The scheduling flow works as follows:

  1. A PyTorchJob is submitted to the Fleet instance with a PropagationPolicy that specifies customSchedulingType: Gang.

  2. If queue management is enabled (suspension.scheduling: true), the job enters Kube Queue and waits until a quota slot is available.

  3. The Fleet instance evaluates available resources across member clusters and selects a target cluster.

  4. ACK Scheduler places all pods atomically on the selected cluster, maintaining gang semantics.

  5. The Fleet instance monitors the job and syncs status back.

Prerequisites

Before you begin, make sure you have:

  • Cloud-native AI suite installed in the member clusters — deploy only the Arena component

  • The AliyunAdcpFullAccess RAM (Resource Access Management) policy attached to your RAM user. For details, see Grant permissions to RAM users

  • The AMC command-line tool installed. For details, see Use AMC

  • (Optional) Resource reservation enabled if you want the Fleet instance to guarantee scheduling consistency with the member cluster. Resource reservation requires Kubernetes 1.28 or later and ACK Scheduler 6.8.0 or later.

(Optional) Enable resource reservation

Without resource reservation, the Fleet instance estimates available capacity by summing remaining resources across all nodes in a member cluster. With resource reservation enabled, the Fleet instance holds actual capacity on the target cluster before committing, so the Fleet-level scheduling decision matches the member cluster result.

  1. Log in to the ACK console and click Clusters in the left navigation pane.

  2. Click the name of your cluster. In the left navigation pane, click Add-ons.

  3. On the Add-ons page, find Kube Scheduler and click Configuration.

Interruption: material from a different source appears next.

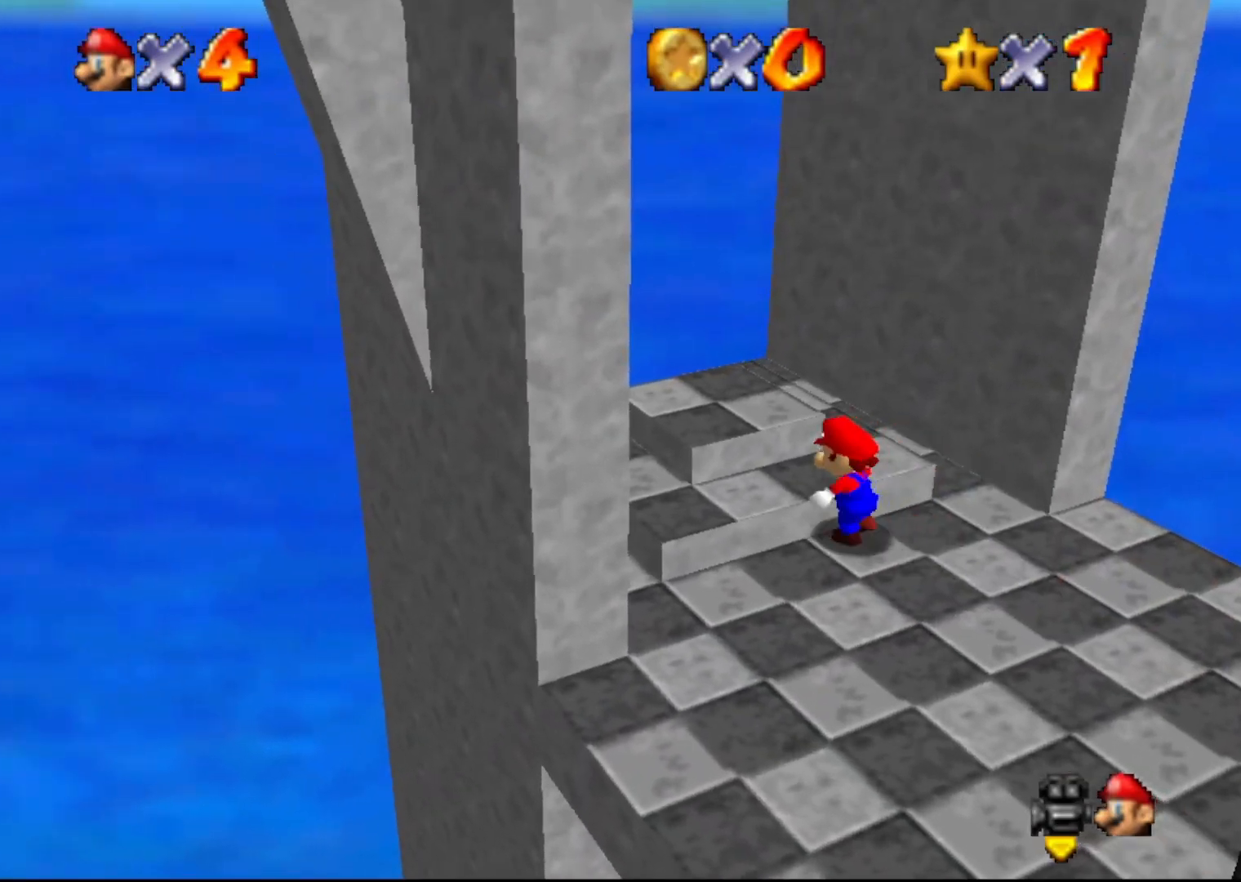
{"buttons": [], "left_stick": "up", "events": [[83, "C_RIGHT", "up"], [150, "C_RIGHT", "down"], [150, "left_stick", "left"], [267, "C_RIGHT", "up"], [300, "left_stick", "center"], [367, "C_RIGHT", "down"], [367, "left_stick", "up"], [417, "C_RIGHT", "up"]]}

  4. In the Kube Scheduler Parameters dialog box, set enableReservation to true and click OK.

Choose a scheduling mode

Two modes are available:

ModeWhen to useKey configuration
Gang scheduling onlyYou want pods placed atomically without managing queuesSet customSchedulingType: Gang in PropagationPolicy
Gang scheduling + queue managementYou have many jobs competing for limited resources and need orderly queuing with quota enforcementSet customSchedulingType: Gang and suspension.scheduling: true

Follow Step 1 if you need queue management; skip to Step 2 if you only need gang scheduling.

Step 1 (Optional): Set up job queues with Kube Queue

Use ElasticQuotaTree to define quota limits and control how many jobs can run concurrently across namespaces.

  1. Submit an ElasticQuotaTree to the Fleet instance. The following example configures a quota for the default namespace that allows only one job to run at a time, with a maximum of 10,000 CPUs, 10,000 GiB of memory, and 10,000 GPUs.

    apiVersion: scheduling.sigs.k8s.io/v1beta1
    kind: ElasticQuotaTree
    metadata:
      name: elasticquotatree  # Only a single ElasticQuotaTree is supported.
      namespace: kube-system   # Must be created in the kube-system namespace.
    spec:
      root:
        name: root
        max:
          cpu: 999900
          memory: 400000Gi
          kube-queue/max-jobs: 10000000000
          nvidia.com/gpu: 100000
        min:
          cpu: 999900
          memory: 400000Gi
          kube-queue/max-jobs: 10000000000
          nvidia.com/gpu: 100000
        children:
        - name: child-2
          max:
            kube-queue/max-jobs: 1  # Only one job can be dequeued at a time.
            cpu: 10000
            nvidia.com/gpu: 10000
            memory: 10000Gi
          namespaces:
            - default
  2. Verify that Kube Queue created the corresponding queues:

    kubectl get queue -n kube-queue

    Expected output:

    NAME                 AGE
    root-child-2-v5zxz   15d
    root-kdzw7           15d

Step 2: Submit a PyTorchJob for multi-cluster scheduling

Submit a PropagationPolicy

A PropagationPolicy tells the Fleet instance how to distribute the PyTorchJob across member clusters and which scheduling mode to apply.

Gang scheduling only

Set customSchedulingType: Gang to enable atomic pod placement without queuing.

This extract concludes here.